Wecker gibt ihn überzeugend, den Ganzgewordenen, der dann die wahrhaft Bösen im rollenden Münchnerisch abwatscht: Börrrsen, Banker und Frrrau Merrrkel, deren Lächeln und – haha – Brrrüste in einem juchzenden Couplet derart unterschwellig misogyn besungen werden, dass man auf Weckers Frage „Darf man das noch nach Brüderle?“ rufen möchte: Nein, die Reduzierung einer Politikerin auf ihr Geschlecht ist selbst dann nicht o.k., wenn man damit deren zu unpolitisches Gebaren anprangern will.

Indes: Vielleicht ist es auch falsch, von einem Abend mit Wecker inhaltlich mehr zu erwarten als eine jenseits von Utopien niemals lösungsorientierte Pauschalanklage. Ein bisschen wirkt’s wie ein Deal: Wer in einem von Stéphane Hessel inspirierten Lied „Empört euch“ mitruft, darf sich sonst, im Bett und am Esstisch, alles geben. Der Mensch als Zeichen gegen die Unmenschlichkeit muss ja genährt werden. Nicht zuletzt in Zeiten, da die depperten Nachgeborenen mehr an iPhones glauben als an den Klassenkampf.

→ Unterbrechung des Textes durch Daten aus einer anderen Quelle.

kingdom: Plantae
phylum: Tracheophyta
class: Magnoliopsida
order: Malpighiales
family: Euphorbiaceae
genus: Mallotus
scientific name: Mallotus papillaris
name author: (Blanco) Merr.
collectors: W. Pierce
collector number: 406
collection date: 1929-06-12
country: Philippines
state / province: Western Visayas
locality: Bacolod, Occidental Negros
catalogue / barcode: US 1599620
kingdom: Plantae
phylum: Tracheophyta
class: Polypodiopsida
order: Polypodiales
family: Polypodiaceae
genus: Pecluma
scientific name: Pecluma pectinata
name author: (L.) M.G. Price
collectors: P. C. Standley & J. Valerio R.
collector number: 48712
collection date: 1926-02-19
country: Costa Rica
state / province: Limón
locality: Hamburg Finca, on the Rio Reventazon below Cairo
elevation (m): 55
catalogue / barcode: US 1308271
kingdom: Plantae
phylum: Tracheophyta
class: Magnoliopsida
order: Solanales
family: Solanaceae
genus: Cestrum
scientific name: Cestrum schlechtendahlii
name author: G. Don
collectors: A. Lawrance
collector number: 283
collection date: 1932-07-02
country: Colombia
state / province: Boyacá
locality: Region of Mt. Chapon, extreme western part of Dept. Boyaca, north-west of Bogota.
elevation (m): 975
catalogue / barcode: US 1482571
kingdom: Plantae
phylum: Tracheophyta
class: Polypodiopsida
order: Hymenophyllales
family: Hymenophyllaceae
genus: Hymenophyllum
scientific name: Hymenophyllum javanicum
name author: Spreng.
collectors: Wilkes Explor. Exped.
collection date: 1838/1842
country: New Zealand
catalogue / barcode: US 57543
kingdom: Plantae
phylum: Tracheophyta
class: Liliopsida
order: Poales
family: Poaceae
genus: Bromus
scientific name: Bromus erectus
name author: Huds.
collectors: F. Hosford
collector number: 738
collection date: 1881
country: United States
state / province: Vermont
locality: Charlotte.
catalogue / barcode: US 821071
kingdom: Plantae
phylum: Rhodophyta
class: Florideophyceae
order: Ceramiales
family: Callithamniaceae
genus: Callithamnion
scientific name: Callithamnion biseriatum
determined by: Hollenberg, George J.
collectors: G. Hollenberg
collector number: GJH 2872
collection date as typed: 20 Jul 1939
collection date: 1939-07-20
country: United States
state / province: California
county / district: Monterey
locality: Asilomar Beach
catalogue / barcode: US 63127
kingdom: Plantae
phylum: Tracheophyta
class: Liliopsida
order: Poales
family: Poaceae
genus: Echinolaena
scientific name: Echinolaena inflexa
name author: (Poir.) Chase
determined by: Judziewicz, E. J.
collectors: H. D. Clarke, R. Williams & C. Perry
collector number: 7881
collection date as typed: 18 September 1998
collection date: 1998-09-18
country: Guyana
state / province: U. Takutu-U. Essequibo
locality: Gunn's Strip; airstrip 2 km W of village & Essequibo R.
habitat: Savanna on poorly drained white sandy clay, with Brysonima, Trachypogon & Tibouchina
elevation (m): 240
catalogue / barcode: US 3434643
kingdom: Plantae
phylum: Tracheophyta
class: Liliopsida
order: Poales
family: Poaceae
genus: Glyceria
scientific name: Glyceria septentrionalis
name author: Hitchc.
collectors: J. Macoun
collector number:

Einen Kontrapunkt zu diesem Gedröhne setzt der Ort des Geschehens. Die Zwischenrufe aus den zunächst suboptimal beschallten seitlichen Blöcken der Philharmonie sorgen zu Beginn für Abwechslung. Sonst überzeugt ein präziser Ton, der die Band mit Wecker-Weggefährte Jo Barnikel (meist am E-Piano), dem alten Folk-Fahrensmann Nils Tuxen (meist mit der Pedal-Steel-Guitar) und den vergleichsweise jungen und jung musizierenden Jens Fischer und Tim Neuhaus als konzertantes Ereignis wirken lässt. Wie die in den Zugaben Wecker-Klassiker in Drum-Soli auslaufen lassen, scheint das die biedere Liedermacherkunst zu hinterfragen. Schade eigentlich, dass Wecker, wie auch bei der angenehm unbarocken Gastzugabe Dota Kehrs, wohlwollend nickend am Bühnenrand steht. Und sich die Lieder, in all ihrer Beschränktheit, schließlich doch immer wieder, wie alles, zu eigen macht.